2016年01月28日 | 日記・エッセイ・コラム

ジョージ・ルーカスの職人魂と、ディズニーの商人魂の対比も面白いが、日本では士農工商で武士を特権階級にして、生き方の基本とした。その下は生産者を重視し、農工の下に商を置き、市民権のある者の中では商を卑しいものとした。

武士は基本的に農民の出身だから、農業生産こそが国の礎と考えたのだろう。工よりも上になっているが、徳川の安定社会が続く中で、生産しない武士は、結局は食えなくなり、商人に借金をして食わせてもらい、下級や浪人は内職仕事で食いつなぐようになっていた。

幕末から幕府崩壊に至るまで、武士は商人とは一線を画し、農業か工業でしか糊しようとしなかった。武士の中には商家との縁組みで体を変える者もいたが、少数派で、徳川三百年は、過剰に精神的な武士道が確立し、同時に、工業の中に武士道が入り込んでいったのではなかろうか。

農業は武士のカオス的原点で、支配する立場としては、改めて入り込む余地はなかっただろうが、食うに困った武士が手を出しやすかったのは、内職的な職人仕事で、箱根の寄せ木細工のような物から、絵師や戯作者のようなものまで、アウトサイダー的な分野なら入りやすかっただろう。
先日、テレビで、北海道の木彫りの熊が、旧幕開拓武士団の産業として始まった話しがあったが、武士道と職人魂の接点を見たような気がした。

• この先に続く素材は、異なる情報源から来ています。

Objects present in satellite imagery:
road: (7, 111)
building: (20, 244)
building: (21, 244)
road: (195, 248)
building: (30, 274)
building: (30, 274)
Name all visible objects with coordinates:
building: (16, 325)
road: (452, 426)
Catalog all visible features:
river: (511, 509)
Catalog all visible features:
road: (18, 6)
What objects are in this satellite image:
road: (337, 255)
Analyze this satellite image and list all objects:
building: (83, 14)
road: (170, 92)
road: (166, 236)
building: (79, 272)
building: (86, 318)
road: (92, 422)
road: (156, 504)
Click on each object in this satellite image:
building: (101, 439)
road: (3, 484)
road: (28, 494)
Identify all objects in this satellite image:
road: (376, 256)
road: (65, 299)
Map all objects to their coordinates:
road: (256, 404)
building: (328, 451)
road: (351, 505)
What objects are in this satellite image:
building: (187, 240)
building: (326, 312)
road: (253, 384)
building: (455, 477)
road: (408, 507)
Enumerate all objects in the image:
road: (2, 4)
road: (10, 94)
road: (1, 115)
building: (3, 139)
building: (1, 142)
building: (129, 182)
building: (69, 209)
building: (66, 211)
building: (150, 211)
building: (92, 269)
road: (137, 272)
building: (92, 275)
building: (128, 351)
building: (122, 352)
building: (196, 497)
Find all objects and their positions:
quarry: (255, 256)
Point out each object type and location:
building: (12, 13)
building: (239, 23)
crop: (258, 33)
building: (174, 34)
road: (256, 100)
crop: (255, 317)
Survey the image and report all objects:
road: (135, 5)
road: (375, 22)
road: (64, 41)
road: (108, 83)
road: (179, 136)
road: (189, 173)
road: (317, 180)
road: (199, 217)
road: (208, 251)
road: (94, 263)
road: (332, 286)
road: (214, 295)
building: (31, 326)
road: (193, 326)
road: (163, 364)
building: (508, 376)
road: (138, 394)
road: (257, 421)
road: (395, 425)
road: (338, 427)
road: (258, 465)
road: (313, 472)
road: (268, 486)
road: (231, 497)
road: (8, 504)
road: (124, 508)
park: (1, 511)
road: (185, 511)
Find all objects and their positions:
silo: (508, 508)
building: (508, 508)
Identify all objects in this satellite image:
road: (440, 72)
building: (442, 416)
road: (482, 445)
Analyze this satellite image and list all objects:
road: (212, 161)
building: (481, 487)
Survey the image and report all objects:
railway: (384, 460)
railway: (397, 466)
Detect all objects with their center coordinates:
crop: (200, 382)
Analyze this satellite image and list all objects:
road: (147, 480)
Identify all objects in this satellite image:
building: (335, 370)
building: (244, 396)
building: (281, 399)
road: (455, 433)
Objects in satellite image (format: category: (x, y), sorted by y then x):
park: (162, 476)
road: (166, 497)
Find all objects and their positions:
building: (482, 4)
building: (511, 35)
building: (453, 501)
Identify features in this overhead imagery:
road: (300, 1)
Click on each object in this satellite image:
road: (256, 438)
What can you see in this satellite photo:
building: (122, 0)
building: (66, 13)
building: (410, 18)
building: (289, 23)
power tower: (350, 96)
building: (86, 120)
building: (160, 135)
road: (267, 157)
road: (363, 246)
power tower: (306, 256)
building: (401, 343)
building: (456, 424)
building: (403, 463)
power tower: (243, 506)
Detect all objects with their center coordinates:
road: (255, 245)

バブル崩壊で追い詰められた日本の中から、「ものづくり」の大合唱が起こった。
徳川三百年は、今の日本人の宗教にまでなっている。食い詰めたら、何とか上手い商売をしようと考えるのではなく、「精神」に頼ろうとする。
左甚五郎伝説のように、物づくりを崇拝する文化は、現実離れした武士道と表裏一体で、物に魂が宿るに始まって、魂が物を造るという信仰心となっている。

追い詰められた戦況には「大和魂」、バブル崩壊には「ものづくり」と、唱え始めるのが日本人だ。
日本は武士道と職人魂の島として確立し、商の駆け引きにはあまりにも疎い。もっと世界基準の駆け引きを考えるべきだと言いたいが、ない袖は振れない。
どうせ出来ないのなら、本当に、徹底的に「ものづくり」の家元になることを考えるしかないだろう。

何でもかんでも売ろうとせず、ノウハウの家元として、学術、芸術、娯楽の場を提供することに徹底していけば末永く生きる道があるかも知れない。